The Tories were in a state of collapse, not merely politically but culturally: there was no real doubt that it was the Labour Party which seemed to be in tune with the spirit of the age. It’s true that we had been economically overtaken by Germany, but we were still ahead of France, not to mention Italy, and the economy was growing strongly. And in the wings waited probably the most intellectually talented front bench in our Parliamentary history. It was, or so it seemed, a pantheon of youth, vigor and sophistication, and naturally enough the Government found it easy to attract a whole phalanx of outstandingly able academics as advisers: whether you looked at the Treasury, at Education, Social Security or the Prices and Incomes Board, you would quite routinely find men who were world authorities in their fields happily beavering away for a government on which they, too, had placed all their hopes.

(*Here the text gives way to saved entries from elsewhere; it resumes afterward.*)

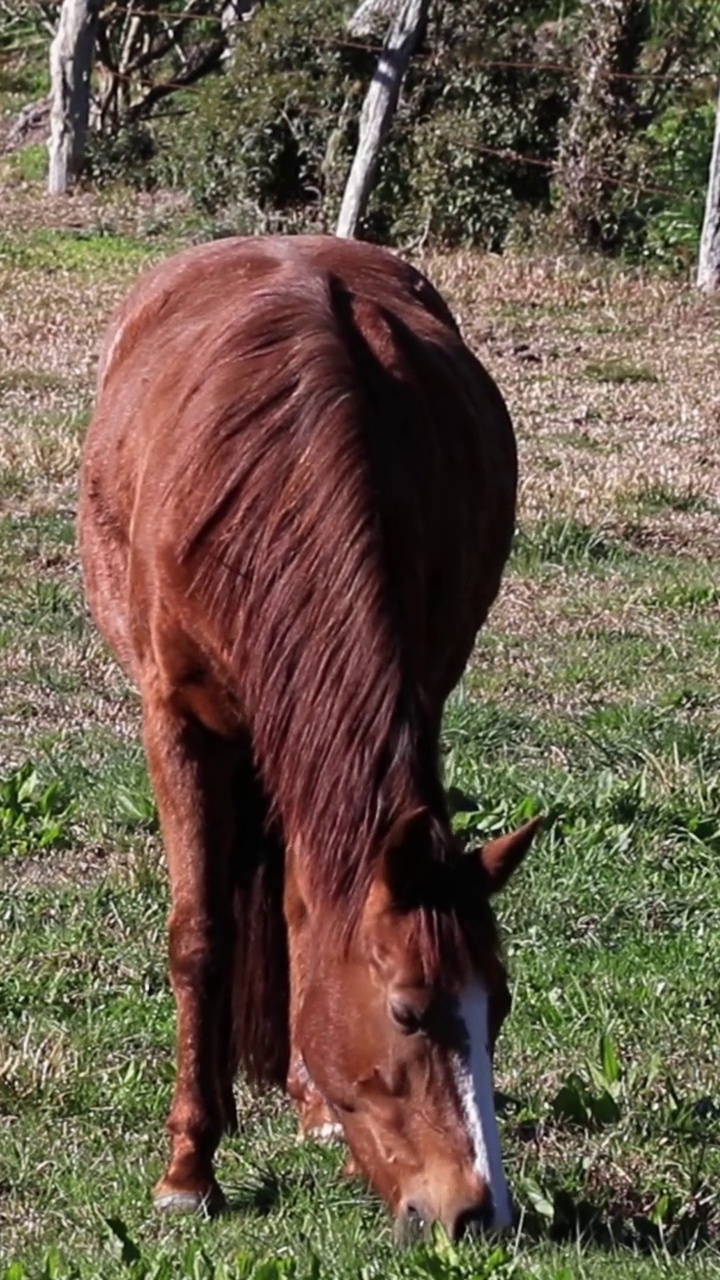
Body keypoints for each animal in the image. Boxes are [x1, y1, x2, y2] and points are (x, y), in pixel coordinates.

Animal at [79, 230, 538, 1239]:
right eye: (407, 1013)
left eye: (500, 1005)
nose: (477, 1213)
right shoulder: (176, 722)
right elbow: (201, 935)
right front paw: (188, 1170)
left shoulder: (416, 694)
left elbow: (307, 910)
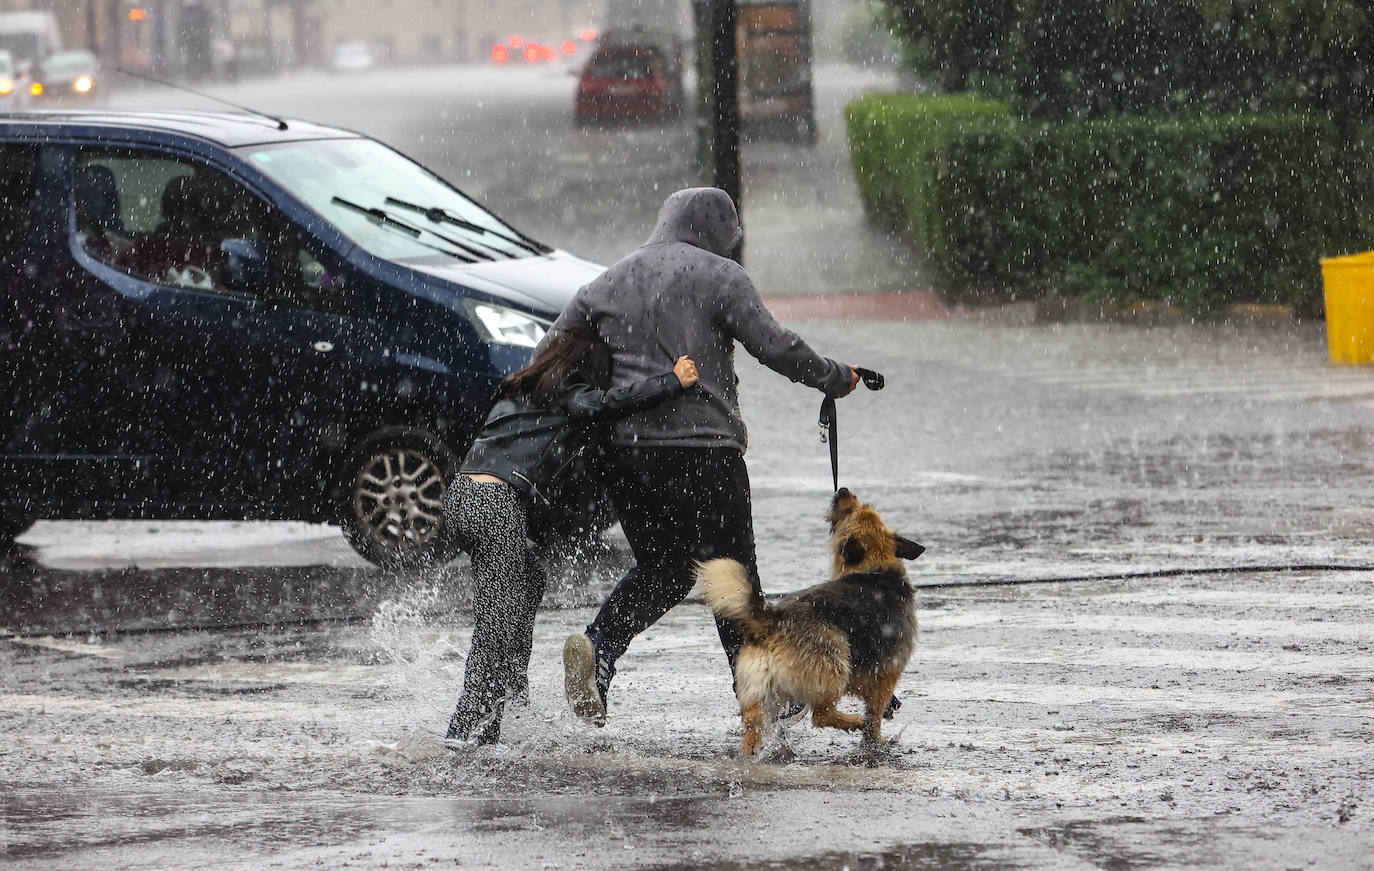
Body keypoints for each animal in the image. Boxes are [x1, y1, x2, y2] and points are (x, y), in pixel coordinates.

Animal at [697, 489, 923, 752]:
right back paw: (853, 721)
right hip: (834, 663)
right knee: (821, 715)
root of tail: (772, 620)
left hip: (757, 692)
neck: (877, 566)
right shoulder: (887, 673)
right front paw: (874, 739)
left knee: (753, 728)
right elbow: (875, 714)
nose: (843, 490)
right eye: (852, 510)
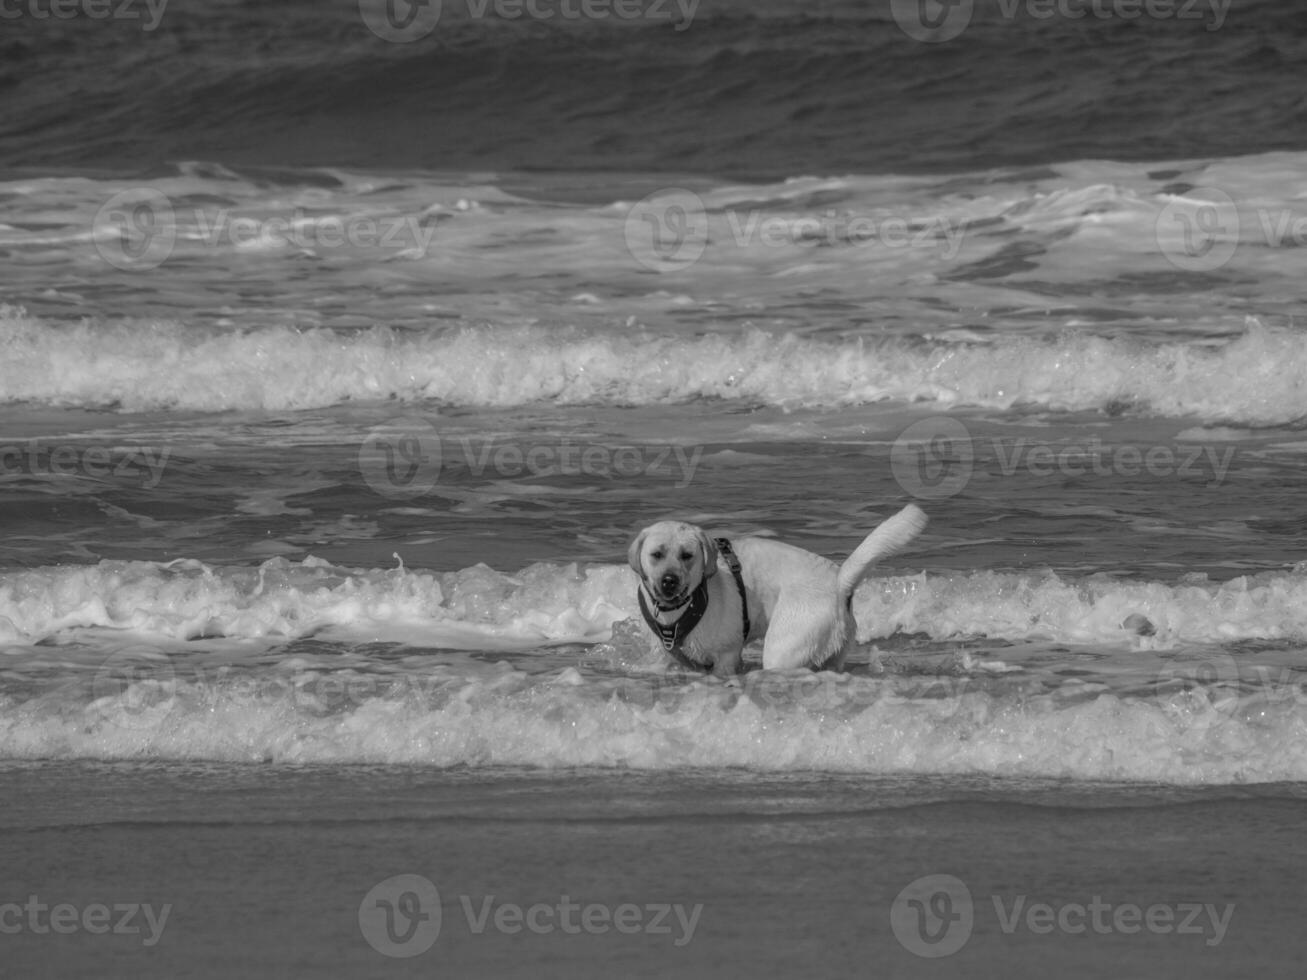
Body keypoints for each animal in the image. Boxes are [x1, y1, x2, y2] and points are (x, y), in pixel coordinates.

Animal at [624, 506, 925, 674]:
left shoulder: (726, 657)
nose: (669, 581)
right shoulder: (667, 658)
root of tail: (839, 582)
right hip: (834, 654)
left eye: (687, 556)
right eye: (656, 554)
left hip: (783, 649)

For most of the country’s intellectual élite had been in a state of internal exile throughout the Tory years: not just the Angry Young Men, but radical economists like Balogh, Kaldor and Joan Robinson, and just about every leading social scientist (Titmuss, Townsend, Halsey, Floud), historian (Hobsbawm, Thompson, Hill) or literary intellectual (Wesker, Tynan) in sight.

Yet by the end of 1967, the pound had been officially devalued and Wilson’s reputation was in freefall.